As I explained in your Question #1, the world is being split into two parts. The conflict is not merely national by the West against the East, but is a conflict of economic systems: predatory finance capitalism against industrial socialism aiming at self-sufficiency for Eurasia and the SCO.
The non-aligned countries were not able to “go it alone” in the 1970s because they lacked a critical mass to produce their own food, energy and raw materials. But now that the United States has de-industrialized its own economy and outsourced its production to Asia, these countries have an option not to remain dependent of U.S. Dollar Diplomacy.
Mit Prof. Hudson sprach Alexander Boos für die "ViER.".
Michael Hudson wurde am 13. März 1939 in Chicago geboren. Sein Patenonkel war der russische Revolutionär Leo Trotzki. Nach seiner Doktorarbeit studierte er den Finanzkapitalismus als Angestellter der Chase Manhattan Bank. 1972 publizierte Hudson sein Hauptwerk »Super Imperialism«, das 2017 unter dem Titel „Finanzimperialismus – Die USA und ihre Strategie des globalen Kapitalismus“ auf Deutsch erschien. Darin arbeitete er heraus, dass sich die USA nach der Lösung vom Goldstandard vom Gläubiger zum Schuldner der übrigen Welt entwickelten. Staaten, die ihre Ersparnisse in US-Staatsanleihen anlegten, finanzierten dadurch den Rüstungshaushalt Washingtons.
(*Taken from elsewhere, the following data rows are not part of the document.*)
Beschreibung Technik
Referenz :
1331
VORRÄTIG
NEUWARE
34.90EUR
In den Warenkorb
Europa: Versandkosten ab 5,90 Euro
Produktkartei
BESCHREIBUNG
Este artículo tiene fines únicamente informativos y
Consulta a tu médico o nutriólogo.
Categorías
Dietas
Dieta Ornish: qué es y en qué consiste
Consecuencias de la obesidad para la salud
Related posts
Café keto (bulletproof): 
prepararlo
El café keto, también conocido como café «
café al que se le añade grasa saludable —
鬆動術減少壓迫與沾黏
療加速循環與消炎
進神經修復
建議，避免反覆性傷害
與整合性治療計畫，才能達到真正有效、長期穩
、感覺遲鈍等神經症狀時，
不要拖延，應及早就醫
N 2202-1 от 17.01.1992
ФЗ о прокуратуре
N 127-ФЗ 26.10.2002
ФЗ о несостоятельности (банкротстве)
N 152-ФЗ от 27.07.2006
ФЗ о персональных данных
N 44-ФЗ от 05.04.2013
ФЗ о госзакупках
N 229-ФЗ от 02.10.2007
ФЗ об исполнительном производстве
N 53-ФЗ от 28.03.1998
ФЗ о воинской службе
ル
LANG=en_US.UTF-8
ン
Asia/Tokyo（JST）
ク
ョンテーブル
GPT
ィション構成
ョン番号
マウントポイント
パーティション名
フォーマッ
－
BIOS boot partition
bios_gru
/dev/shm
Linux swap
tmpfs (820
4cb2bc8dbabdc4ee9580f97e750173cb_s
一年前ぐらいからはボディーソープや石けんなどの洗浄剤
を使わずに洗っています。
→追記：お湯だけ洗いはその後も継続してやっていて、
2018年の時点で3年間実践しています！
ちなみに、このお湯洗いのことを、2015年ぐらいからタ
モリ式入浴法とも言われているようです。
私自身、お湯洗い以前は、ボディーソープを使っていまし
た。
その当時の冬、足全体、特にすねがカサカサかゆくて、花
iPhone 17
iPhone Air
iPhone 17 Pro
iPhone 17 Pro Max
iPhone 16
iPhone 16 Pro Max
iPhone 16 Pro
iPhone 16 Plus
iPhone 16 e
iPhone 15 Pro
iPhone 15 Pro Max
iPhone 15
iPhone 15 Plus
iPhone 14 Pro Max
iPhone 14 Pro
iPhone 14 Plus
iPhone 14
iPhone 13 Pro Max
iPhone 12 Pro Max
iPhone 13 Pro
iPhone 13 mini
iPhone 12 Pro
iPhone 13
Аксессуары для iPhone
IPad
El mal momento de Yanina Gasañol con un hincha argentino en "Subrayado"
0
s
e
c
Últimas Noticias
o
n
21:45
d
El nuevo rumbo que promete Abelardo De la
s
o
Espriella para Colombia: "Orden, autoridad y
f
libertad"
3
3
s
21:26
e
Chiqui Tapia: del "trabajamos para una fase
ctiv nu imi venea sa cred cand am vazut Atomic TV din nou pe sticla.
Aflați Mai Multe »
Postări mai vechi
Hudson erhielt einen Großauftrag vom Verteidigungsministerium, um den Beamten zu erklären, wie der US-Imperialismus funktioniert.
Ab 1979 arbeitete Hudson für das Ausbildungs- und Forschungsinstitut der Vereinten Nationen. Er gründete das »Institute for the Study of the Establishment of Long-Term Economic Trends«. Hudson war einer von nur wenigen Ökonomen, die öffentlich vor der Finanzkrise 2007 warnten, infolge derer er neben dem Anthropologen David Graeber zu einem Vordenker der Bewegung »Occupy Wall Street« avancierte. Im Zuge der Euro-Krise beriet er die Regierungen von Island und Lettland. In China lehrt er an der »Peking Universität« in Beijing.